About Us
The Research Process
Research Techniques
Seminars
Related Links
OVERVIEW of RESEARCH RESOURCES
The resources on this website cover key issues which research students in Law need to consider in doing research and writing a thesis.
The first step, of course, is developing a topic. This is a continuing process, beginning with the proposal you must provide when enrolling. You may find that you define and redefine your topic several times. This is discussed in the first coursework seminar of each session.
The topic you choose and the approach you take to it will be strongly influenced by the purpose of your research. People may choose topics in law for the sake of pure knowledge, to make technical improvements in particular systems, or to find better ways to conserve the environment or to advance human rights. Legal research, like other areas of policy or social sciences, must come to terms with its aims because it is embedded in our political system and our social values. The second seminar considers these issues in relation to students' own topics.
Before we can begin to research a topic, we must work out what we need to find out. This is the stage of developing research questions. These questions will arise out of the topic, and will help to determine the sort of methods you will need to use. Above all, they must be answerable! This is addressed in the third seminar.
Only after clarifying the topic and purposes of your research, and your research questions, can you begin to consider the research methods you will use. Once you decide what methods to use, you will need to learn how to use them well. The resources and seminar on methods are designed to give you an overview of some of the methods which may be available, so you can make an informed choice.
There is a lot of mystique surrounding research methodology, and of course some of the techniques you will use are quite technically sophisticated. But research methods are not an end in themselves. We use them to find out information which will contribute to answering our research questions, and to develop the reasoned arguments which will sustain our thesis (in both senses of the term!). This is why methods and arguments are both covered in the same seminar (the fourth one).

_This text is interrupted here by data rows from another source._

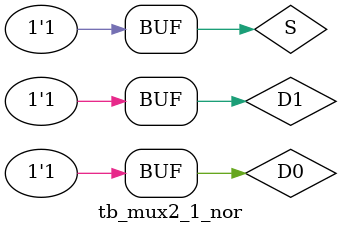
<source format=v>
module mux2_1_nor (Y, D0, D1, S);
  output Y;
  input D0, D1, S;
  
  wire w1, w2,w3;
  
  and a1(w1, D1, S);
  and a2(w2, D0, w3);
  not n1(w3, S);
  or o1(Y, w1, w2);
  
endmodule


module tb_mux2_1_nor;
  
  reg D0,D1,S;
  wire  Y;

  mux2_1_nor mux(Y,D0,D1,S);

    
    initial begin
            D0 = 0;D1 = 0;S = 0;
        #10;D0 = 0;D1 = 1;S = 0;
        #10;D0 = 1;D1 = 0;S = 1;
        #10;D0 = 1;D1 = 1;S = 1;
    end 
  initial
        
    $monitor($time,"\t, D0=%b, D1=%b, S=%b,",D0,D1,S);
endmodule
</source>
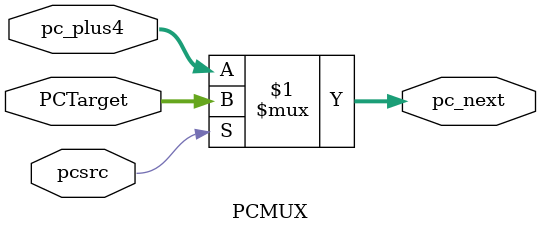
<source format=v>
`timescale 1ns / 1ps

module PCMUX(
    input wire [31 : 0] pc_plus4,
    input wire [31 : 0] PCTarget,
    input wire pcsrc ,
    output wire [31 : 0] pc_next
);
assign pc_next = (pcsrc) ? PCTarget : pc_plus4;
endmodule

</source>
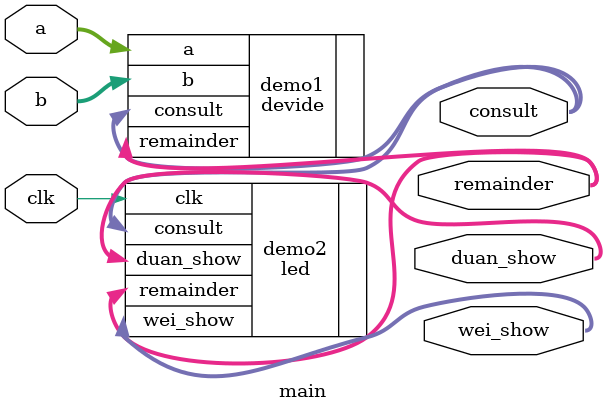
<source format=v>
`timescale 1ns / 1ps


module main #(parameter size=8)(
input clk,
input [size-1:0]a,
input [size-1:0]b,
output [size-1:0]consult,
output [size-1:0]remainder,
output [3:0]wei_show,
output[7:0]duan_show 
    );
    devide demo1(.a(a),.b(b),.consult(consult),.remainder(remainder));
    led demo2(.clk(clk),.consult(consult),.remainder(remainder),.wei_show(wei_show),.duan_show(duan_show));
endmodule

</source>
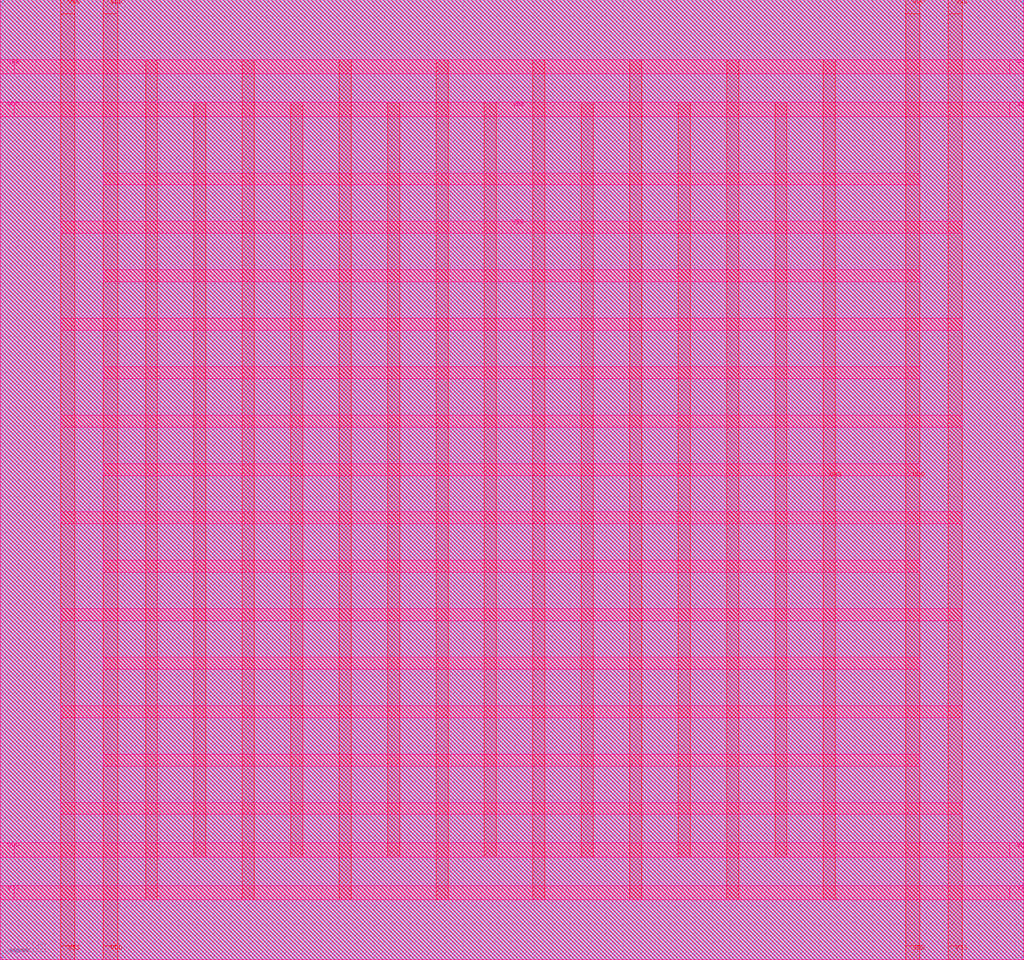
<source format=lef>
###############################################################
#  Generated by:      Cadence Innovus 20.13-s083_1
#  OS:                Linux x86_64(Host ID rice-503-20-north)
#  Generated on:      Tue May 17 12:45:00 2022
#  Design:            bgr_top
#  Command:           write_lef_abstract -specifyTopLayer 6 -PGPinLayers {5 6} -noCutObs -stripePin results/bgr_top.lef
###############################################################

VERSION 5.8 ;

BUSBITCHARS "[]" ;
DIVIDERCHAR "/" ;

MACRO bgr_top
  CLASS BLOCK ;
  SIZE 287.500000 BY 269.620000 ;
  FOREIGN bgr_top 0.000000 0.000000 ;
  ORIGIN 0 0 ;
  SYMMETRY X Y R90 ;
  PIN porst
    DIRECTION INPUT ;
    USE SIGNAL ;
    PORT
      LAYER met3 ;
        RECT 0.000000 0.560000 0.800000 0.860000 ;
    END
  END porst
  PIN va
    DIRECTION OUTPUT ;
    USE SIGNAL ;
    ANTENNADIFFAREA 82.639 LAYER met3  ;
    ANTENNAPARTIALMETALAREA 14.1024 LAYER met3  ;
    ANTENNAPARTIALMETALSIDEAREA 75.208 LAYER met3  ;
    PORT
      LAYER met3 ;
        RECT 0.000000 268.960000 0.800000 269.260000 ;
    END
  END va
  PIN vb
    DIRECTION OUTPUT ;
    USE SIGNAL ;
    ANTENNADIFFAREA 57.9855 LAYER met3  ;
    ANTENNAPARTIALMETALAREA 15.2064 LAYER met3  ;
    ANTENNAPARTIALMETALSIDEAREA 81.096 LAYER met3  ;
    PORT
      LAYER met3 ;
        RECT 286.700000 268.960000 287.500000 269.260000 ;
    END
  END vb
  PIN vbg
    DIRECTION OUTPUT ;
    USE SIGNAL ;
    ANTENNADIFFAREA 57.9855 LAYER met3  ;
    ANTENNAPARTIALMETALAREA 19.7424 LAYER met3  ;
    ANTENNAPARTIALMETALSIDEAREA 105.768 LAYER met3  ;
    PORT
      LAYER met3 ;
        RECT 286.700000 0.560000 287.500000 0.860000 ;
    END
  END vbg
  PIN VDD
    DIRECTION INOUT ;
    USE POWER ;
    PORT
      LAYER met5 ;
        RECT 283.500000 236.800000 287.500000 240.800000 ;
    END
    PORT
      LAYER met5 ;
        RECT 0.000000 236.800000 4.000000 240.800000 ;
    END
    PORT
      LAYER met5 ;
        RECT 283.500000 28.800000 287.500000 32.800000 ;
    END
    PORT
      LAYER met5 ;
        RECT 0.000000 28.800000 4.000000 32.800000 ;
    END
    PORT
      LAYER met4 ;
        RECT 254.250000 265.620000 258.250000 269.620000 ;
    END
    PORT
      LAYER met4 ;
        RECT 254.250000 0.000000 258.250000 4.000000 ;
    END
    PORT
      LAYER met4 ;
        RECT 28.940000 265.620000 32.940000 269.620000 ;
    END
    PORT
      LAYER met4 ;
        RECT 28.940000 0.000000 32.940000 4.000000 ;
    END

# P/G power stripe data as pin
    PORT
      LAYER met4 ;
        RECT 136.000000 28.800000 139.360000 240.800000 ;
        RECT 108.800000 28.800000 112.160000 240.800000 ;
        RECT 81.600000 28.800000 84.960000 240.800000 ;
        RECT 54.400000 28.800000 57.760000 240.800000 ;
        RECT 28.940000 0.000000 32.940000 269.620000 ;
        RECT 217.600000 28.800000 220.960000 240.800000 ;
        RECT 190.400000 28.800000 193.760000 240.800000 ;
        RECT 163.200000 28.800000 166.560000 240.800000 ;
        RECT 254.250000 0.000000 258.250000 269.620000 ;
      LAYER met5 ;
        RECT 28.940000 108.800000 258.250000 112.160000 ;
        RECT 28.940000 81.600000 258.250000 84.960000 ;
        RECT 28.940000 54.400000 258.250000 57.760000 ;
        RECT 0.000000 28.800000 287.500000 32.800000 ;
        RECT 28.940000 217.600000 258.250000 220.960000 ;
        RECT 28.940000 190.400000 258.250000 193.760000 ;
        RECT 28.940000 163.200000 258.250000 166.560000 ;
        RECT 28.940000 136.000000 258.250000 139.360000 ;
        RECT 0.000000 236.800000 287.500000 240.800000 ;
    END
# end of P/G power stripe data as pin

  END VDD
  PIN VSS
    DIRECTION INOUT ;
    USE GROUND ;
    PORT
      LAYER met5 ;
        RECT 283.500000 248.800000 287.500000 252.800000 ;
    END
    PORT
      LAYER met5 ;
        RECT 0.000000 248.800000 4.000000 252.800000 ;
    END
    PORT
      LAYER met5 ;
        RECT 283.500000 16.800000 287.500000 20.800000 ;
    END
    PORT
      LAYER met5 ;
        RECT 0.000000 16.800000 4.000000 20.800000 ;
    END
    PORT
      LAYER met4 ;
        RECT 266.250000 265.620000 270.250000 269.620000 ;
    END
    PORT
      LAYER met4 ;
        RECT 266.250000 0.000000 270.250000 4.000000 ;
    END
    PORT
      LAYER met4 ;
        RECT 16.940000 265.620000 20.940000 269.620000 ;
    END
    PORT
      LAYER met4 ;
        RECT 16.940000 0.000000 20.940000 4.000000 ;
    END

# P/G power stripe data as pin
    PORT
      LAYER met4 ;
        RECT 16.940000 0.000000 20.940000 269.620000 ;
        RECT 40.800000 16.800000 44.160000 252.800000 ;
        RECT 68.000000 16.800000 71.360000 252.800000 ;
        RECT 95.200000 16.800000 98.560000 252.800000 ;
        RECT 122.400000 16.800000 125.760000 252.800000 ;
        RECT 266.250000 0.000000 270.250000 269.620000 ;
        RECT 149.600000 16.800000 152.960000 252.800000 ;
        RECT 176.800000 16.800000 180.160000 252.800000 ;
        RECT 204.000000 16.800000 207.360000 252.800000 ;
        RECT 231.200000 16.800000 234.560000 252.800000 ;
      LAYER met5 ;
        RECT 0.000000 16.800000 287.500000 20.800000 ;
        RECT 16.940000 40.800000 270.250000 44.160000 ;
        RECT 16.940000 68.000000 270.250000 71.360000 ;
        RECT 16.940000 95.200000 270.250000 98.560000 ;
        RECT 16.940000 122.400000 270.250000 125.760000 ;
        RECT 0.000000 248.800000 287.500000 252.800000 ;
        RECT 16.940000 149.600000 270.250000 152.960000 ;
        RECT 16.940000 176.800000 270.250000 180.160000 ;
        RECT 16.940000 204.000000 270.250000 207.360000 ;
    END
# end of P/G power stripe data as pin

  END VSS
  OBS
    LAYER li1 ;
      RECT 0.000000 0.000000 287.500000 269.620000 ;
    LAYER met1 ;
      RECT 0.000000 0.000000 287.500000 269.620000 ;
    LAYER met2 ;
      RECT 0.000000 0.000000 287.500000 269.620000 ;
    LAYER met3 ;
      RECT 0.000000 0.000000 287.500000 269.620000 ;
    LAYER met4 ;
      RECT 0.000000 0.000000 287.500000 269.620000 ;
    LAYER met5 ;
      RECT 0.000000 0.000000 287.500000 269.620000 ;
  END
END bgr_top

END LIBRARY

</source>
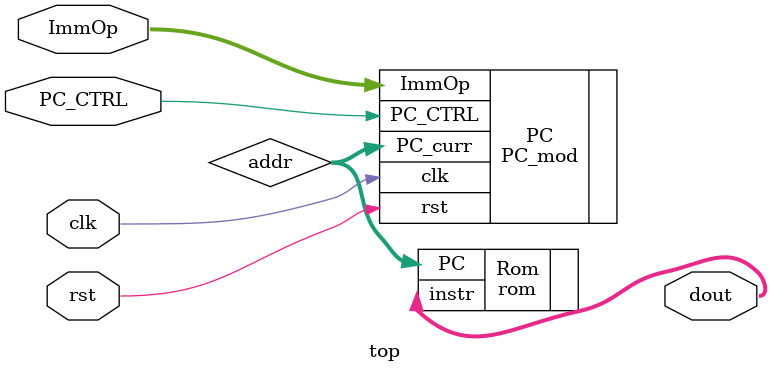
<source format=sv>
module top#(
    parameter WIDTH=32
)(
        //interface signals
    input  logic             clk,      // clock 
    input  logic             rst,      // reset
    input  logic             PC_CTRL,      // Program counter control (from control unit, do we branch or move to the next address, ie pc=pc+imm or pc=pc+4)
    input  logic [WIDTH-1:0]   ImmOp,  //Immediate value to add to current PC val
    output  logic [WIDTH-1:0]   dout  //current instruction
);

logic [WIDTH-1:0] addr;

PC_mod PC (
    .clk(clk),
    .rst(rst),
    .PC_CTRL(PC_CTRL),
    .ImmOp(ImmOp),
    .PC_curr(addr)
);

rom Rom(
    .PC(addr),
    .instr(dout)
);

endmodule

</source>
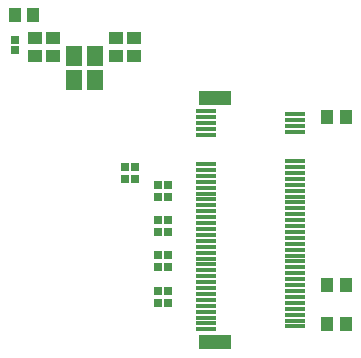
<source format=gts>
G04*
G04 #@! TF.GenerationSoftware,Altium Limited,Altium Designer,23.5.1 (21)*
G04*
G04 Layer_Color=8388736*
%FSLAX25Y25*%
%MOIN*%
G70*
G04*
G04 #@! TF.SameCoordinates,759C71C3-0AE8-42CF-A238-0F2E4D7DB1F7*
G04*
G04*
G04 #@! TF.FilePolarity,Negative*
G04*
G01*
G75*
%ADD17R,0.10827X0.04724*%
%ADD18R,0.06693X0.01181*%
%ADD20R,0.05367X0.06587*%
%ADD21R,0.04461X0.04658*%
%ADD22R,0.02959X0.02762*%
%ADD23R,0.04658X0.04461*%
%ADD24R,0.02762X0.02959*%
D17*
X129551Y151012D02*
D03*
Y69516D02*
D03*
D18*
X126500Y138807D02*
D03*
Y146681D02*
D03*
X156224Y145697D02*
D03*
X126500Y144713D02*
D03*
X156224Y143728D02*
D03*
X126500Y142744D02*
D03*
X156224Y141760D02*
D03*
X126500Y140776D02*
D03*
X156224Y139791D02*
D03*
Y129949D02*
D03*
X126500Y128965D02*
D03*
X156224Y127980D02*
D03*
X126500Y126996D02*
D03*
X156224Y126012D02*
D03*
X126500Y125028D02*
D03*
X156224Y124043D02*
D03*
X126500Y123059D02*
D03*
X156224Y122075D02*
D03*
X126500Y121091D02*
D03*
X156224Y120106D02*
D03*
X126500Y119122D02*
D03*
X156224Y118138D02*
D03*
X126500Y117154D02*
D03*
X156224Y116169D02*
D03*
X126500Y115185D02*
D03*
X156224Y114201D02*
D03*
X126500Y113216D02*
D03*
X156224Y112232D02*
D03*
X126500Y111248D02*
D03*
X156224Y110264D02*
D03*
X126500Y109280D02*
D03*
X156224Y108295D02*
D03*
X126500Y107311D02*
D03*
X156224Y106327D02*
D03*
X126500Y105342D02*
D03*
X156224Y104358D02*
D03*
X126500Y103374D02*
D03*
X156224Y102390D02*
D03*
X126500Y101406D02*
D03*
X156224Y100421D02*
D03*
X126500Y99437D02*
D03*
X156224Y98453D02*
D03*
X126500Y97469D02*
D03*
X156224Y96484D02*
D03*
X126500Y95500D02*
D03*
X156224Y94516D02*
D03*
X126500Y93532D02*
D03*
X156224Y92547D02*
D03*
X126500Y91563D02*
D03*
X156224Y90579D02*
D03*
X126500Y89595D02*
D03*
X156224Y88610D02*
D03*
X126500Y87626D02*
D03*
X156224Y86642D02*
D03*
X126500Y85658D02*
D03*
X156224Y84673D02*
D03*
X126500Y83689D02*
D03*
X156224Y82705D02*
D03*
X126500Y81721D02*
D03*
X156224Y80736D02*
D03*
X126500Y79752D02*
D03*
X156224Y78768D02*
D03*
X126500Y77784D02*
D03*
X156224Y76799D02*
D03*
X126500Y75815D02*
D03*
X156224Y74831D02*
D03*
X126500Y73847D02*
D03*
D20*
X82496Y157000D02*
D03*
X89504D02*
D03*
X82496Y165000D02*
D03*
X89504D02*
D03*
D21*
X173031Y75500D02*
D03*
X166969D02*
D03*
X69000Y178500D02*
D03*
X62937D02*
D03*
X173031Y88500D02*
D03*
X166969D02*
D03*
X173031Y144500D02*
D03*
X166969D02*
D03*
D22*
X63000Y170173D02*
D03*
Y166827D02*
D03*
D23*
X96500Y171031D02*
D03*
Y164969D02*
D03*
X102500Y171031D02*
D03*
Y164969D02*
D03*
X75500Y171031D02*
D03*
Y164969D02*
D03*
X69500Y171031D02*
D03*
Y164969D02*
D03*
D24*
X110654Y122000D02*
D03*
X114000D02*
D03*
X110654Y118018D02*
D03*
X114000D02*
D03*
X99654Y128080D02*
D03*
X103000D02*
D03*
X99654Y124080D02*
D03*
X103000D02*
D03*
X110654Y82770D02*
D03*
X114000D02*
D03*
X110654Y86772D02*
D03*
X114000D02*
D03*
X110654Y98500D02*
D03*
X114000D02*
D03*
X110654Y94515D02*
D03*
X114000D02*
D03*
X110654Y110264D02*
D03*
X114000D02*
D03*
X110654Y106260D02*
D03*
X114000D02*
D03*
M02*

</source>
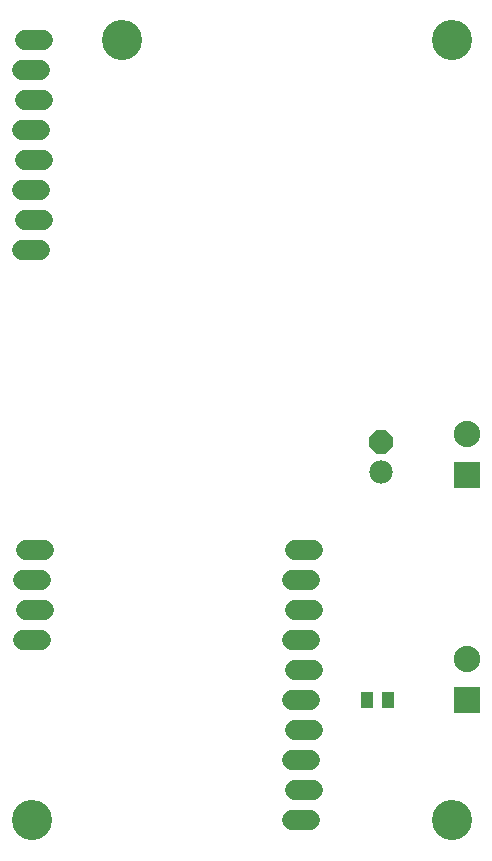
<source format=gbr>
G04 EAGLE Gerber RS-274X export*
G75*
%MOMM*%
%FSLAX34Y34*%
%LPD*%
%INSoldermask Bottom*%
%IPPOS*%
%AMOC8*
5,1,8,0,0,1.08239X$1,22.5*%
G01*
%ADD10C,3.403200*%
%ADD11C,1.727200*%
%ADD12R,2.235200X2.235200*%
%ADD13C,2.235200*%
%ADD14R,1.003200X1.403200*%
%ADD15P,2.144431X8X112.500000*%
%ADD16C,1.981200*%


D10*
X406400Y711200D03*
X127000Y711200D03*
X50800Y50800D03*
X406400Y50800D03*
D11*
X58420Y203200D02*
X43180Y203200D01*
X45720Y228600D02*
X60960Y228600D01*
X58420Y254000D02*
X43180Y254000D01*
X45720Y279400D02*
X60960Y279400D01*
X273050Y279400D02*
X288290Y279400D01*
X285750Y254000D02*
X270510Y254000D01*
X273050Y228600D02*
X288290Y228600D01*
X285750Y203200D02*
X270510Y203200D01*
X273050Y177800D02*
X288290Y177800D01*
X285750Y152400D02*
X270510Y152400D01*
X273050Y127000D02*
X288290Y127000D01*
X285750Y101600D02*
X270510Y101600D01*
X273050Y76200D02*
X288290Y76200D01*
X285750Y50800D02*
X270510Y50800D01*
D12*
X419100Y342900D03*
D13*
X419100Y377900D03*
D12*
X419100Y152400D03*
D13*
X419100Y187400D03*
D11*
X57150Y533400D02*
X41910Y533400D01*
X44450Y558800D02*
X59690Y558800D01*
X57150Y584200D02*
X41910Y584200D01*
X44450Y609600D02*
X59690Y609600D01*
X57150Y635000D02*
X41910Y635000D01*
X44450Y660400D02*
X59690Y660400D01*
X57150Y685800D02*
X41910Y685800D01*
X44450Y711200D02*
X59690Y711200D01*
D14*
X333900Y152400D03*
X351900Y152400D03*
D15*
X345900Y371000D03*
D16*
X345900Y345600D03*
M02*

</source>
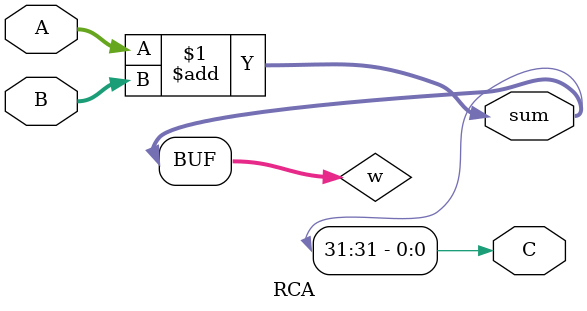
<source format=v>
`timescale 1ns / 1ps
module RCA(input [31:0]A,input  [31:0]B, output [31:0] sum,output C);
wire  [31:0]w;
assign w = A  +  B;
assign sum = w;
assign C = w[31];

endmodule

</source>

Obviously these seminars give only the barest overview of the research issues facing postgraduate students. There is a lot more material in the resources, including further readings, particularly on various research methods. The discussion in the seminars fills out the issues and how they relate to the many different types of research which students are engaged in. Further seminars and discussions can be arranged around methods or styles of argument by popular request.
The resources on Inference, which cover the use of numbers, statistical and other forms of generalisation and probablility, are not discussed in any of the scheduled seminars. They will be considered in more depth as required by students. The University of Wollongong offers a Statistical Consulting Service free to higher degree research students.
New or established students wishing to explore these issues further should work through the resources, attend the seminars, and approach the coordinator and fellow students to arrange further seminars on topics of interest.